水牢里的冰块基本融化的差不多了,水更加多了一些,浸泡在冰冷刺骨的水里,她不敢松懈精神一秒钟。
安筱听到有人打开水牢的门,抬头望了过去,那双原本清澈的大眼睛布满了冰冷的杀气。
哒哒,脚步声越来越近。
她刚要开口说句话,一桶冰块从头顶浇了下来。
冰块砸在头上时,疼的她紧闭着眼睛,想要说的话全部忘了,脑子一片空白。
“狗日子。”
安筱破口大骂,用力挣扎着身体,奈何身子被铁链绑的死死的,不管她怎么动都无济于事。
“安小姐,可还记得我。”
听到这说话的声音,安筱心头一紧,抬头看了过去,那张令人恶心的脸她永远不会忘记。
“是你。
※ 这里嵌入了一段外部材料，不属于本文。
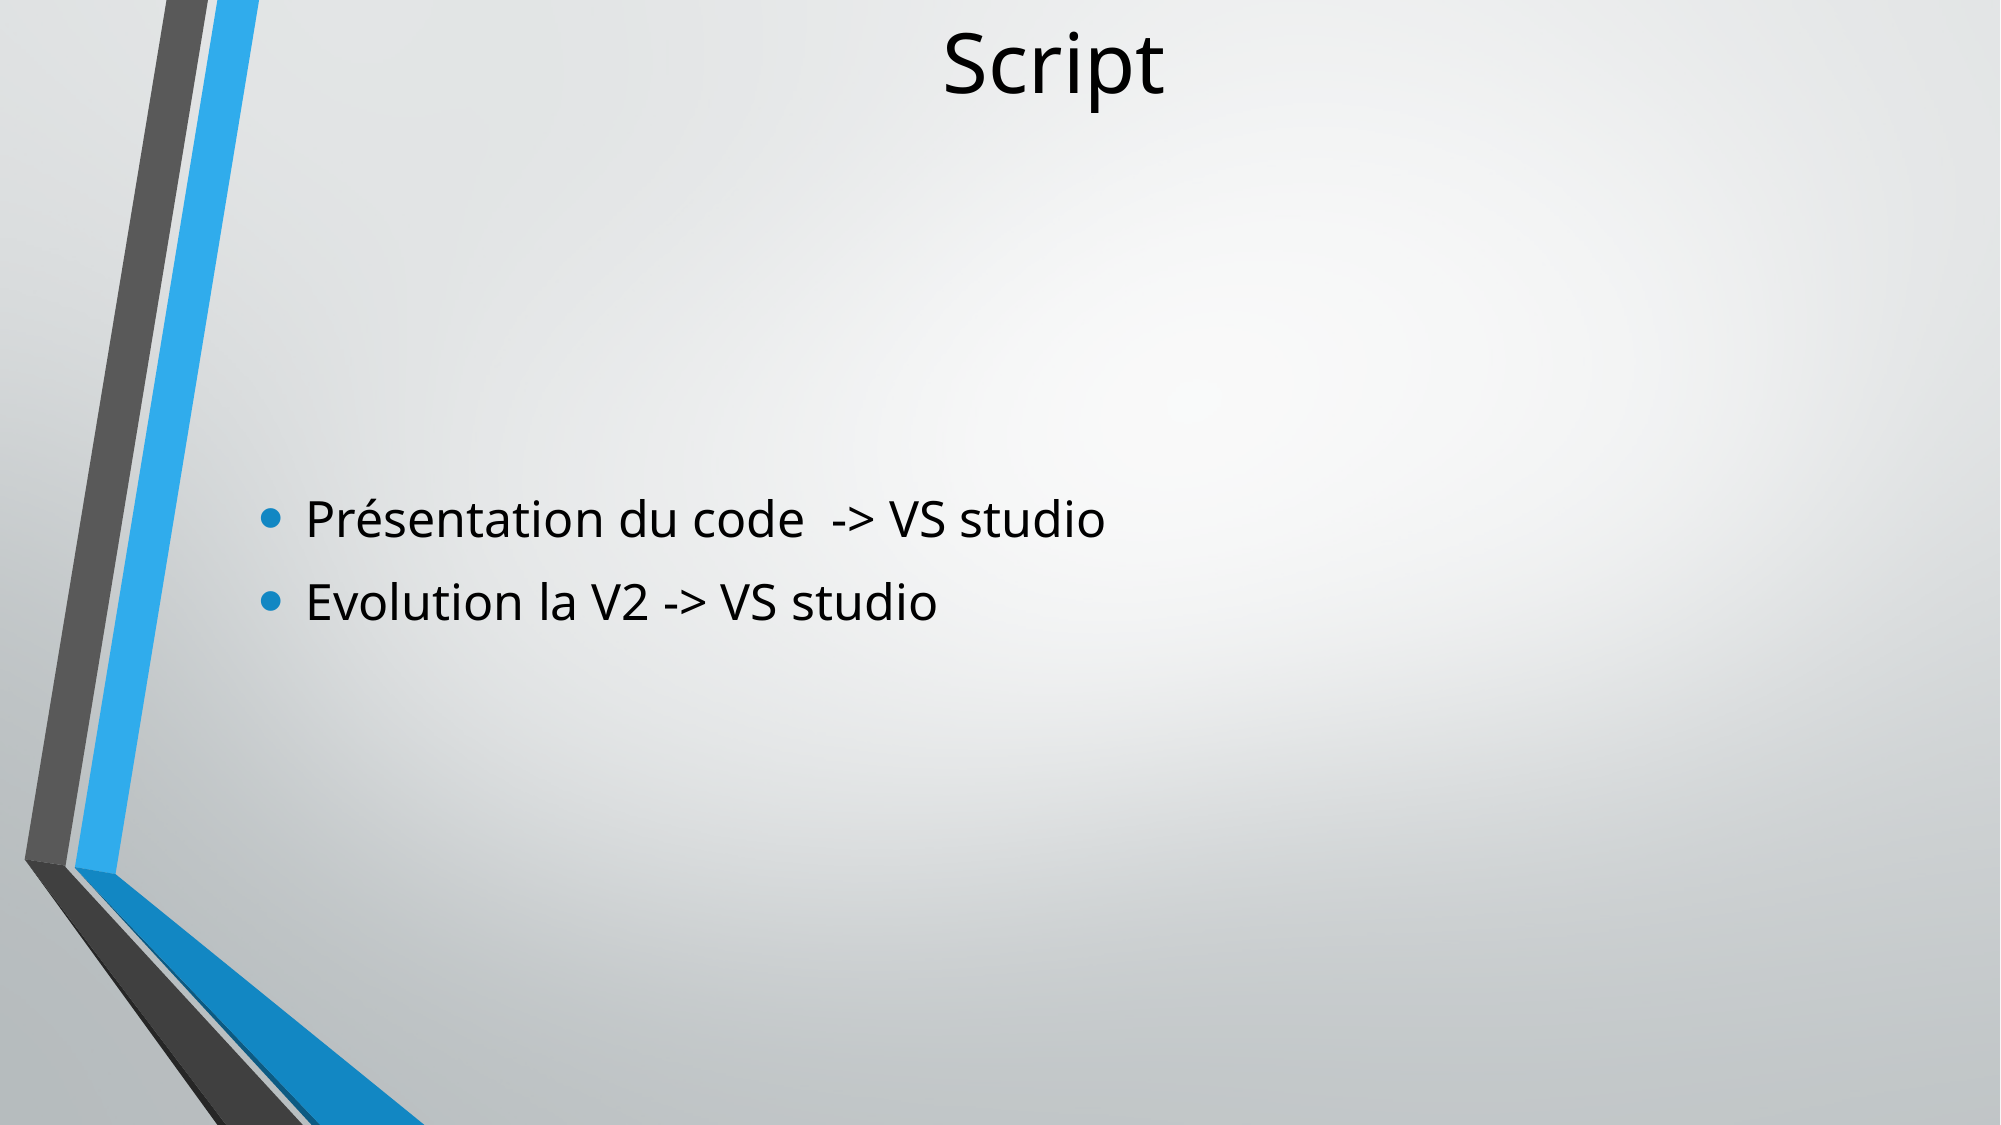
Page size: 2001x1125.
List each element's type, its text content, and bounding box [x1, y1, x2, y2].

title Script [243, 0, 1887, 119]
list Présentation du code -> VS studio Evolution la V2 -> VS studio [243, 119, 1887, 999]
”
这个人正是把她投江的那个外国佬,之前在化工厂见过一面,后来她被抓了起来,也就忘了问关于这个人的事。
没想到他非但没有被抓,今天反倒成了虐她的狗杂种。
安筱心里这悔啊!恨啊!当时怎么就疏忽大意,把这人给漏掉了。
外国佬狡黠地笑了笑,说:“我也没想到会这么快跟安小姐见面,听说你被抓了进来,我就想要不要让你回味下当日被投江的感觉。”
说完,外国佬又将一桶冰块倒在了安筱的头上。
水面漂浮着一层层冰块,水已经到了她的嘴边,眼看就要到鼻子了。
安筱仰着脖子,怒瞪了一眼令人恶心的外国佬。
“等我活着出去,新账旧账定会与你好好结算。”
“好啊!我等着你,不过也要看你有没有这个命出去。”
外国佬脸上露出一抹坏笑,起身走到一旁拿起一条电线慢慢走了回来。
安筱看到后嘴角勾起一抹冷笑,这种折磨对于她来说不算什么,不过就是要受些皮肉之苦罢了。
“有本事,你就杀了我。”
她咬着牙,狠叨叨地说着。
外国佬连连摇头,轻蔑地笑了笑,冷声说道:“杀了你多可惜,豹爷打算用你换黑爷出来,你猜,战南弦会不会放人。”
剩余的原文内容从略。